I am currently using FileMaker Pro 10 Advanced.
What is the new function in 12 that addresses this issue in the Windows environment?
With my current version, because I am using Windows with Internet Explorer (required by FileMaker), the data within the Web Viewer does not appear to be accessible. I tried to use the GetLayoutObjectAttribute with the "content" option to copy the contents to a text field but it does not appear to be working - no data is ever passed to the text field. I will double check that the web viewer is updated before the GetLayoutObjectAttribute function is called. I will insert a Pause function within the script to test this theory.
Thank you for your response Phil!
I had to look that one up. It's not quite what I thought.
It's a script step called: Insert From URL [Select; No dialog;; Resource URL]
And it doesn't specfically intended for xml data as the examples illustrate inserting other data such as a PDF from the website into a container field.
As far as I know, this all works the same in Mac or Windows. The web viewer does use the "Explorer web kit" on windows and the "safari web kit" on macs, but I would not expect that to make a difference here.
I've used GetLayoutObjectAttribute on windows machines to "scrape" data from a website myself--so I know it works, but don't know if there are ways that a web site to present the data so that it is not accessible in this way.
Can you copy data from the web viewer and paste it into a text field? I'm not suggesting this as a work around, but as a test to see if the data shown is accessible--if it's a bitmapped image of the data then you may be out of luck.
Thank you very much for your help! With your suggestions I have finally written a script that copies the data from the web viewer and pastes it into a text field. Now my next task is to parse the exact data and paste it into the target field.

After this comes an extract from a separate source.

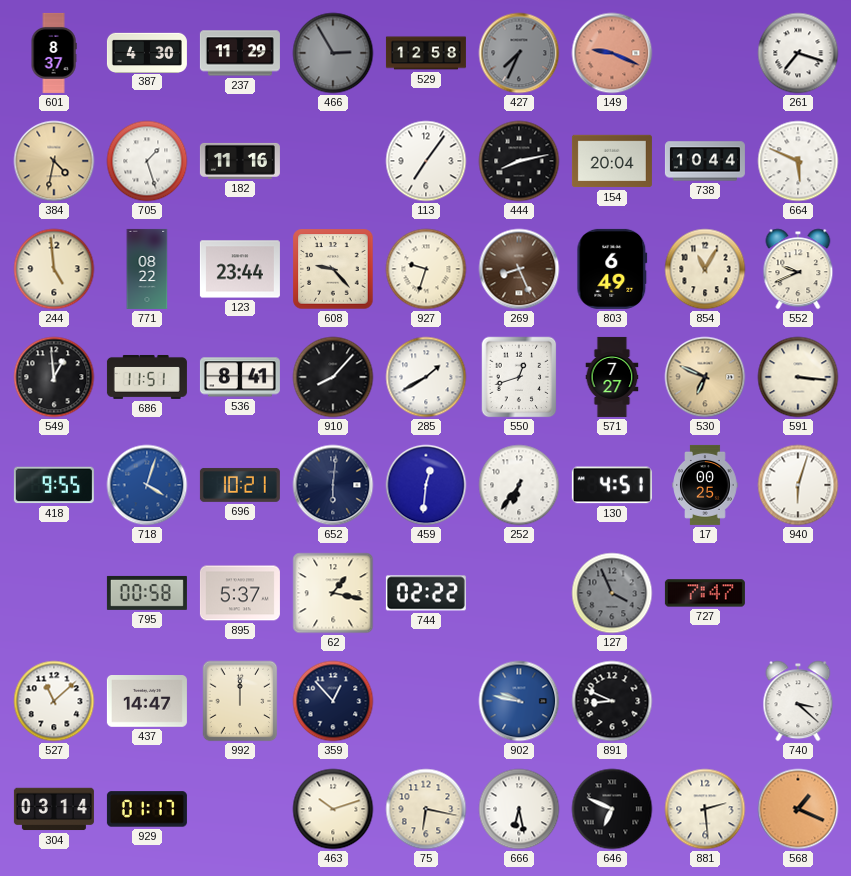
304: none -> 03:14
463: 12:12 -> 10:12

Following is the section from the Web Viewer object that contains the ZPID that I am seeking to parse:
However, when I view the source code that is pasted into the text field, the code looks like this:
<SPAN class="m"><</SPAN><SPAN class="t">zpid</SPAN><SPAN class="m">></SPAN><SPAN class="tx">22267614</SPAN><SPAN class="m"></</SPAN><SPAN class="t">zpid</SPAN><SPAN class="m">></SPAN>
Therefore, I'm guessing that I will have to add some lines to the script that isolates the ZPID. Can you direct me to an easy solution for this?

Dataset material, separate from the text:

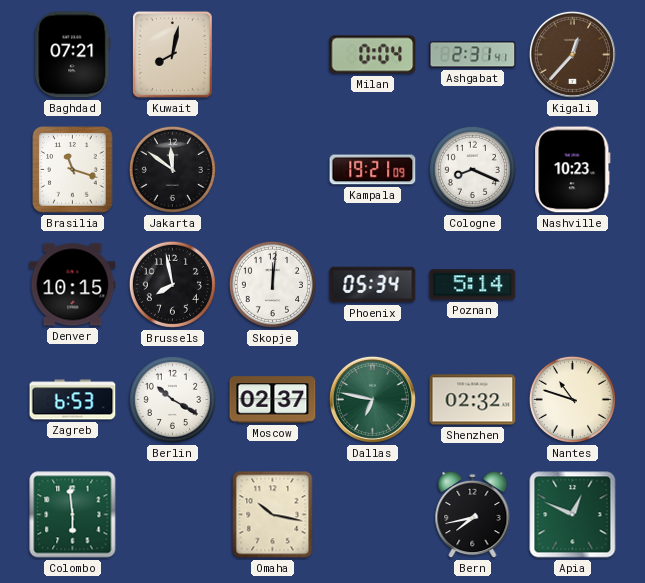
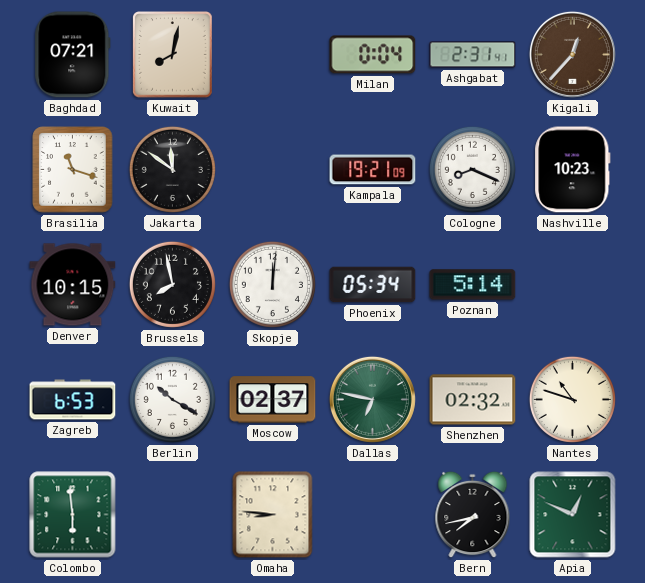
Omaha: 10:17 -> 8:46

Isolating data from such a morass of html tags is quite a challenge and you are at the mercy of the web page designers/managers. If they change the format output to their webpage, your calculation could no longer work.
In this case, the only numerical data is the zipid value: 22267614
If that's truly the only digits in the text you are scraping from the web page, then GetAsNumber ( TextField) will extract the number and ignore all other data.

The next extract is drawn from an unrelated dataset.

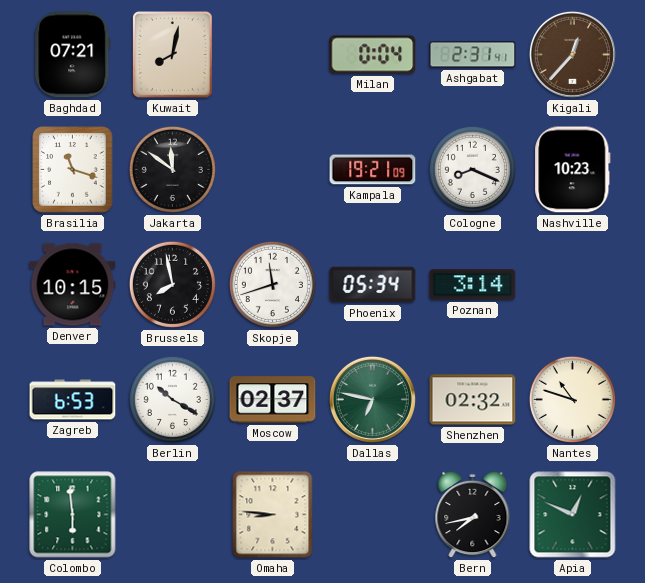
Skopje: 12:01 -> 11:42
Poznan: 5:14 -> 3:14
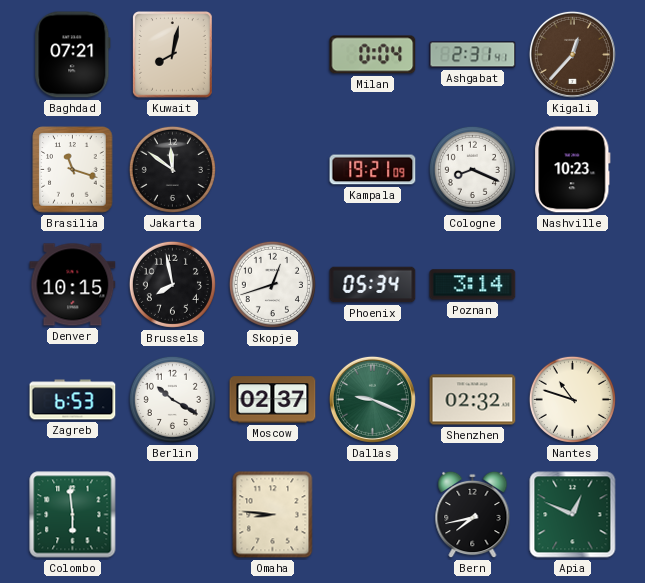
Skopje: 11:42 -> 12:42
Dallas: 6:47 -> 9:19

Filter ( TextField ; 9876543210 )
would also work.
Again, thank you very much for your help! I have successfully completed the script to retrieve the data from Zillow, parse the property id from the the data, and post it to the proper field!!
As you stated, the script step that worked for me is as follows:
GetAsNumber ( ParseData ( GetLayoutObjectAttribute ( "ZillowWebViewer" ; "content" ) ; "ZPID" ; "ZPID" ; 1 ))
What amazed me is that I don't need to copy the Web Viewer content to a text field to parse the data. Now I'm moving on to retrieving more data from Zillow!
I'd still use GetLayoutObjectAttribute to pull the data into a text field and the parse the data from it for two reasons:
1) It makes it easy to examine the "raw content" for issues anytime one of the text parse operations fail to see why it failed.
2) For extracting multiple items from the viewer, it should execute a touch faster as the GetLayoutObjectAttribute function is called only once.
That is awesome! I have been wondering if there was a way to convert the html back into xml. That will make the process of parsing the data considerably easier - especially for text based data, which I am about to tackle when I query comparable properties.
Thank you very much!! I know that your custom function will be heavily used!
Using the text field to parse the data has already proven to be right move! As I moved on to parsing the Zestimate I was having some difficulty until I took a closer look at the source code. Thank you for that tip!
I didn't realize that calling the GetLayoutObjectAttribute function more than once would slow down the application. I had a major issue to the speed of my application in the past due to calculations and I don't want to have a repeat of those problems.
I have already moved onto the next set of data to parse for this application. Due to your help, it has gone considerably faster and easier! I realize that I also need to code in a loop to check for data in the Web Viewer instead of using a set time utilizing the Pause function. I have found that the first API call responds fairly quickly and consistently. However, the second call can take anywhere from 2 seconds to 5 seconds. Additionally, not knowing the speed of the internet connections for any future users tells me that I would be better off scripting the loop to check for data in the Web Viewer.
Again, thank you very much for you help - it has been invaluable!
To be honest, I haven't scraped data from the web viewer enough times to know how much of a performance hit might happend due to repeated calls to the function--the keep a copy of the source for examination aspect is far more important. I just try to reduce the number of times an identical calculation with identical results is performed as a basic "best practices" habit.